What is expected:
Which of the lines below contain the string "fonts"? Pick out each one and copy it in full, treating uppercase and lowercase letters as different.

Data for this task:
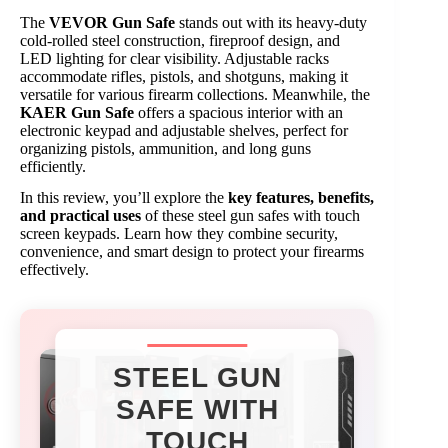
The
VEVOR Gun Safe
stands out with its heavy-duty
cold-rolled steel construction, fireproof design, and
LED lighting for clear visibility. Adjustable racks
accommodate rifles, pistols, and shotguns, making it
versatile for various firearm collections. Meanwhile, the
KAER Gun Safe
offers a spacious interior with an
electronic keypad and adjustable shelves, perfect for
organizing pistols, ammunition, and long guns
efficiently.
In this review, you’ll explore the
key features, benefits,
and practical uses
of these steel gun safes with touch
screen keypads. Learn how they combine security,
convenience, and smart design to protect your firearms
effectively.
STEEL GUN
SAFE WITH
TOUCH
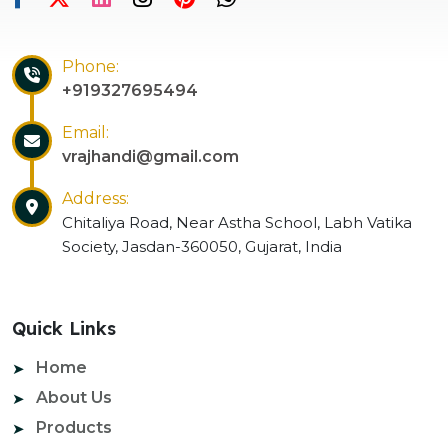
Phone:
+919327695494
Email:
vrajhandi@gmail.com
Address:
Chitaliya Road, Near Astha School, Labh Vatika
Society, Jasdan-360050, Gujarat, India
Quick Links
Home
About Us
Products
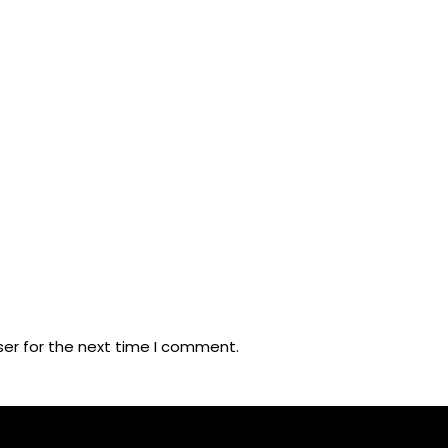
ser for the next time I comment.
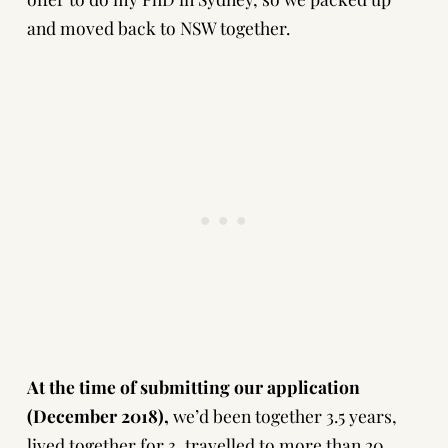
and moved back to NSW together.
At the time of submitting our application
(December 2018),
we’d been together 3.5 years,
lived together for 3, travelled to more than 20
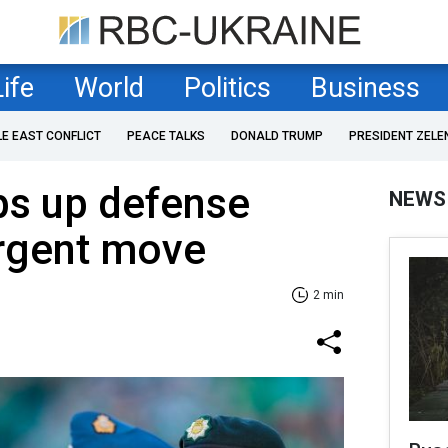
Life
World
Politics
Business
LE EAST CONFLICT
PEACE TALKS
DONALD TRUMP
PRESIDENT ZELE
s up defense
NEWS
urgent move
2 min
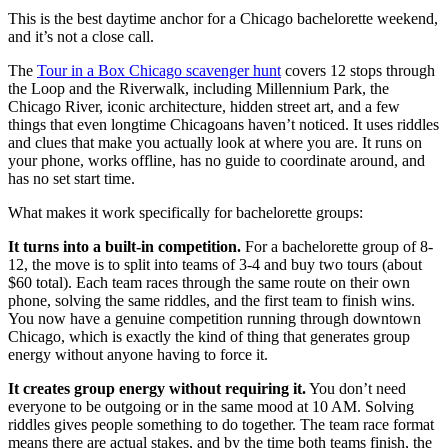
This is the best daytime anchor for a Chicago bachelorette weekend,
and it’s not a close call.
The
Tour in a Box Chicago scavenger hunt
covers 12 stops through
the Loop and the Riverwalk, including Millennium Park, the
Chicago River, iconic architecture, hidden street art, and a few
things that even longtime Chicagoans haven’t noticed. It uses riddles
and clues that make you actually look at where you are. It runs on
your phone, works offline, has no guide to coordinate around, and
has no set start time.
What makes it work specifically for bachelorette groups:
It turns into a built-in competition.
For a bachelorette group of 8-
12, the move is to split into teams of 3-4 and buy two tours (about
$60 total). Each team races through the same route on their own
phone, solving the same riddles, and the first team to finish wins.
You now have a genuine competition running through downtown
Chicago, which is exactly the kind of thing that generates group
energy without anyone having to force it.
It creates group energy without requiring it.
You don’t need
everyone to be outgoing or in the same mood at 10 AM. Solving
riddles gives people something to do together. The team race format
means there are actual stakes, and by the time both teams finish, the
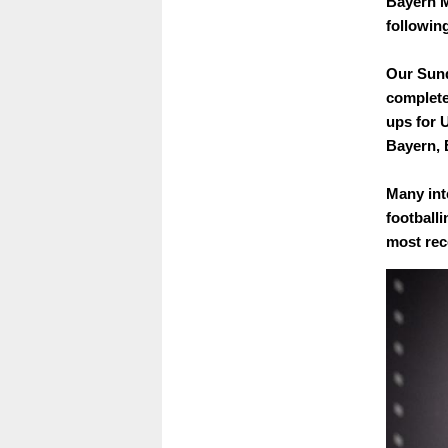
Bayern M
followin
Our Sund
complete
ups for 
Bayern, 
Many int
footballi
most rece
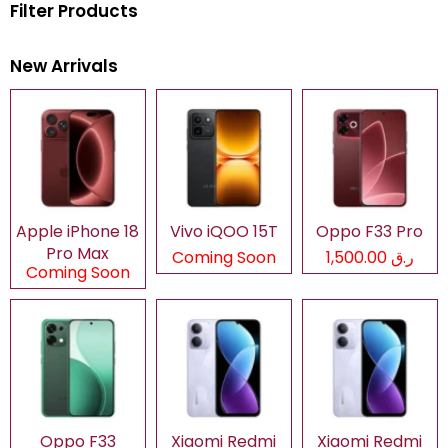
Filter Products
New Arrivals
Apple iPhone 18
Vivo iQOO 15T
Oppo F33 Pro
Pro Max
Coming Soon
ر.ق 1,500.00
Coming Soon
Oppo F33
Xiaomi Redmi
Xiaomi Redmi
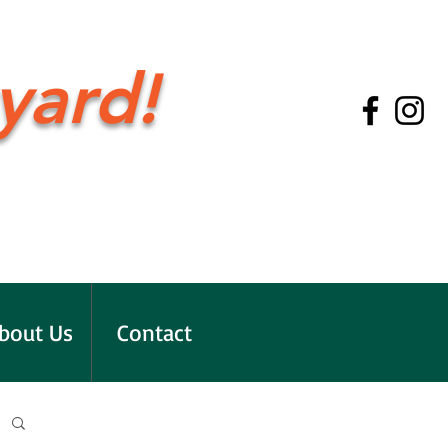
yard!
bout Us
Contact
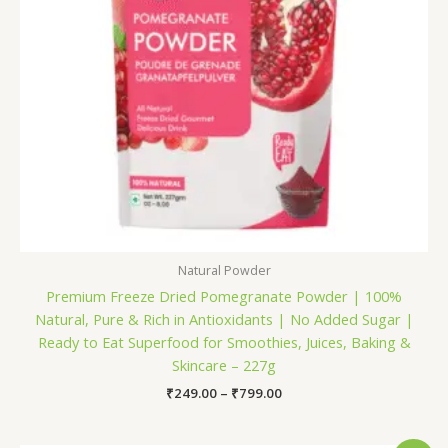
Natural Powder
Premium Freeze Dried Pomegranate Powder | 100%
Natural, Pure & Rich in Antioxidants | No Added Sugar |
Ready to Eat Superfood for Smoothies, Juices, Baking &
Skincare – 227g
₹
249.00
–
₹
799.00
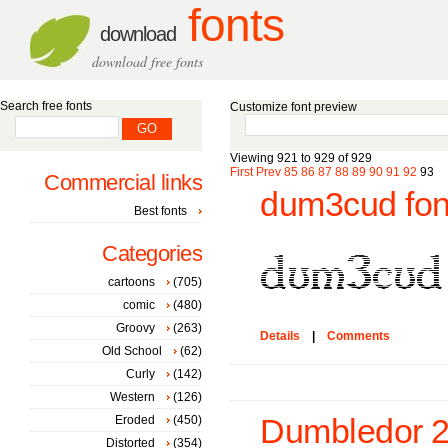
fonts
download
download free fonts
Search free fonts
Customize font preview
Viewing 921 to 929 of 929
First
Prev
85
86
87
88
89
90
91
92
93
Commercial links
dum3cud fon
Best fonts
Categories
cartoons
(705)
comic
(480)
Groovy
(263)
Details
|
Comments
Old School
(62)
Curly
(142)
Western
(126)
Eroded
(450)
Dumbledor 2 I
Distorted
(354)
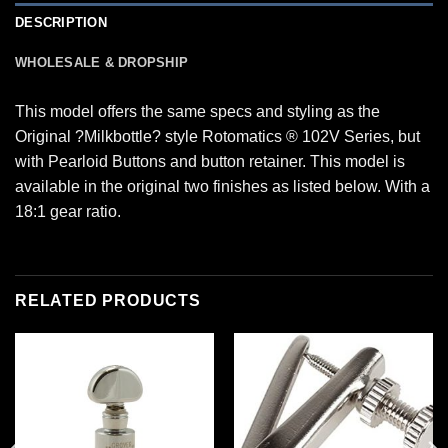
DESCRIPTION
WHOLESALE & DROPSHIP
This model offers the same specs and styling as the
Original ?Milkbottle? style Rotomatics ® 102V Series, but
with Pearloid Buttons and button retainer. This model is
available in the original two finishes as listed below. With a
18:1 gear ratio.
RELATED PRODUCTS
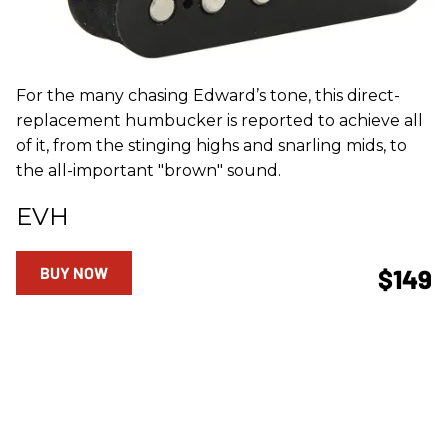
For the many chasing Edward’s tone, this direct-
replacement humbucker is reported to achieve all
of it, from the stinging highs and snarling mids, to
the all-important "brown" sound.
EVH
BUY NOW
$149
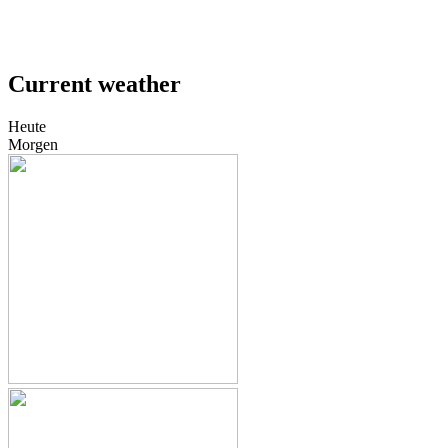
Current weather
Heute
Morgen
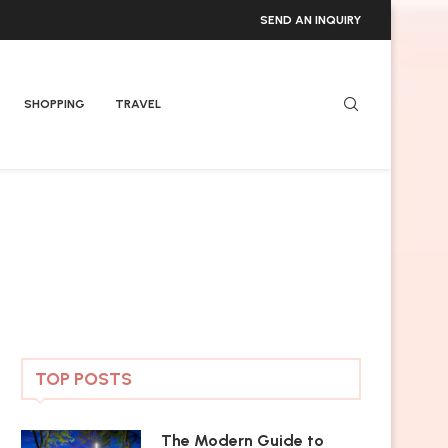
SEND AN INQUIRY
SHOPPING
TRAVEL
TOP POSTS
The Modern Guide to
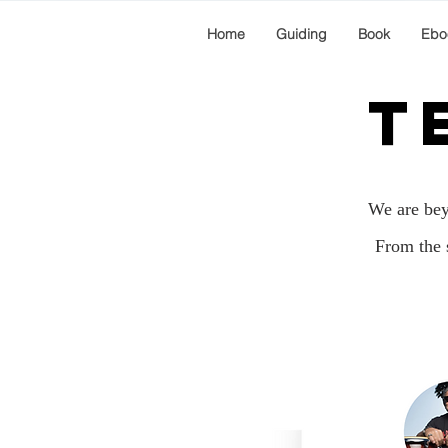
Home
Guiding
Book
Ebo
T
We are beyo
From the 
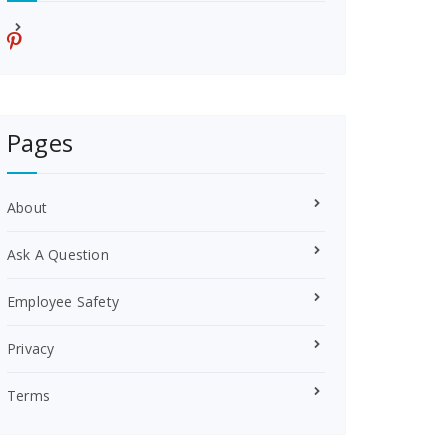
p
n
t
e
r
Pages
e
s
t
About
Ask A Question
Employee Safety
Privacy
Terms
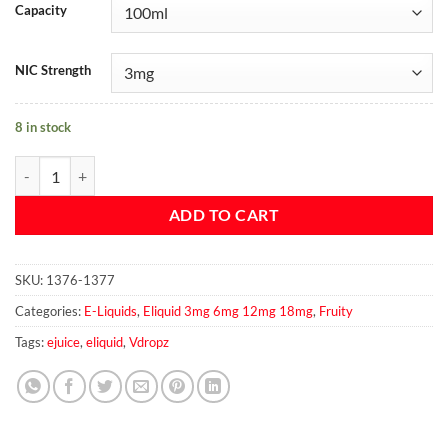
Capacity
NIC Strength
8 in stock
Apple Kiwi By Vdropz 100ml 3mg quantity
ADD TO CART
SKU:
1376-1377
Categories:
E-Liquids
,
Eliquid 3mg 6mg 12mg 18mg
,
Fruity
Tags:
ejuice
,
eliquid
,
Vdropz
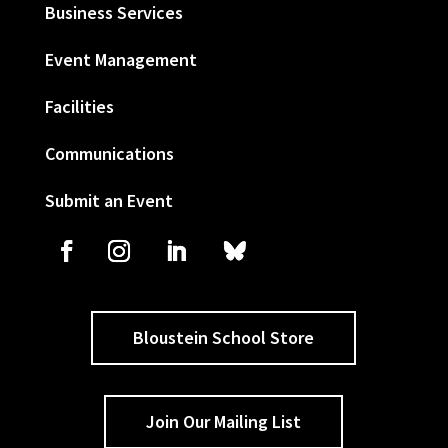
Business Services
Event Management
Facilities
Communications
Submit an Event
Bloustein School Store
Join Our Mailing List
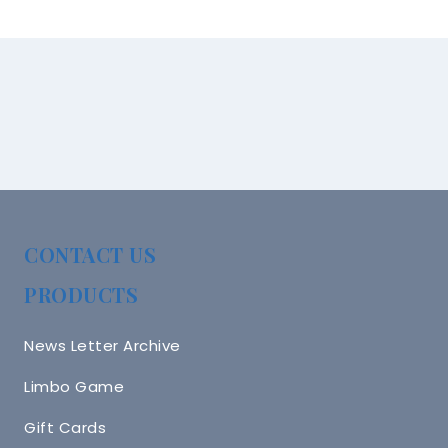
CONTACT US
PRODUCTS
News Letter Archive
Limbo Game
Gift Cards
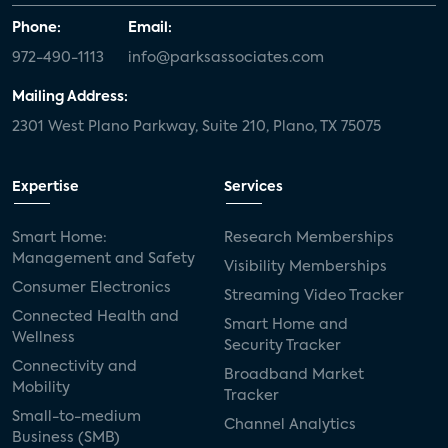
Phone:
Email:
972-490-1113
info@parksassociates.com
Mailing Address:
2301 West Plano Parkway, Suite 210, Plano, TX 75075
Expertise
Services
Smart Home:
Research Memberships
Management and Safety
Visibility Memberships
Consumer Electronics
Streaming Video Tracker
Connected Health and
Smart Home and
Wellness
Security Tracker
Connectivity and
Broadband Market
Mobility
Tracker
Small-to-medium
Channel Analytics
Business (SMB)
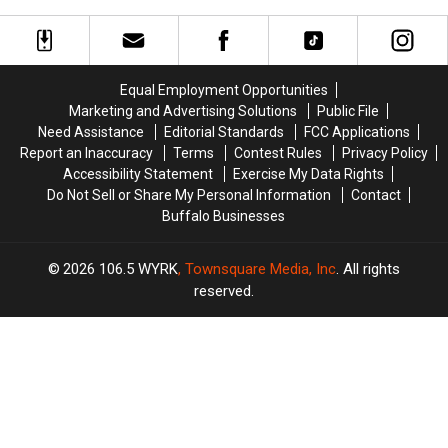
On
On
Fans
Fans
Sale
Sale
Going
Going
To
To
His
His
Equal Employment Opportunities
Show:
Show:
Marketing and Advertising Solutions
Public File
ARRIVE
ARRIVE
Need Assistance
Editorial Standards
FCC Applications
EARLY
EARLY
Report an Inaccuracy
Terms
Contest Rules
Privacy Policy
Accessibility Statement
Exercise My Data Rights
Do Not Sell or Share My Personal Information
Contact
Buffalo Businesses
2026
106.5 WYRK
, Townsquare Media, Inc
. All rights
reserved.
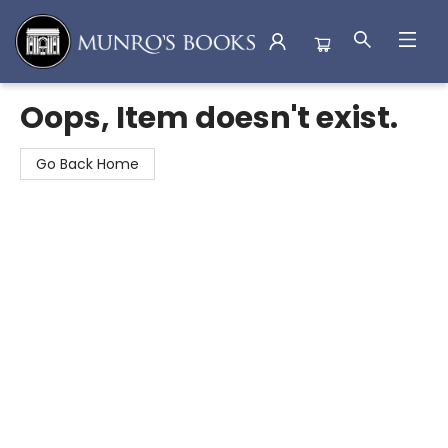
Munro's Books
Oops, Item doesn't exist.
Go Back Home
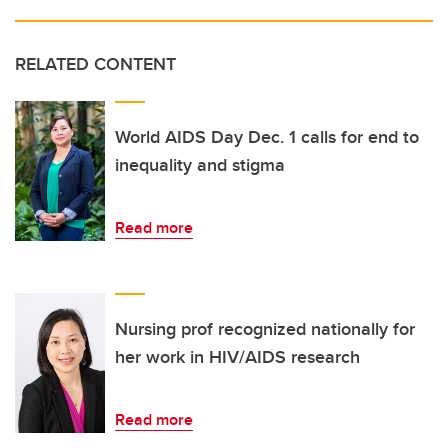
RELATED CONTENT
World AIDS Day Dec. 1 calls for end to
inequality and stigma
Read more
Nursing prof recognized nationally for
her work in HIV/AIDS research
Read more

Result of this task:
fonts
download free fonts
Search free fonts
Best fonts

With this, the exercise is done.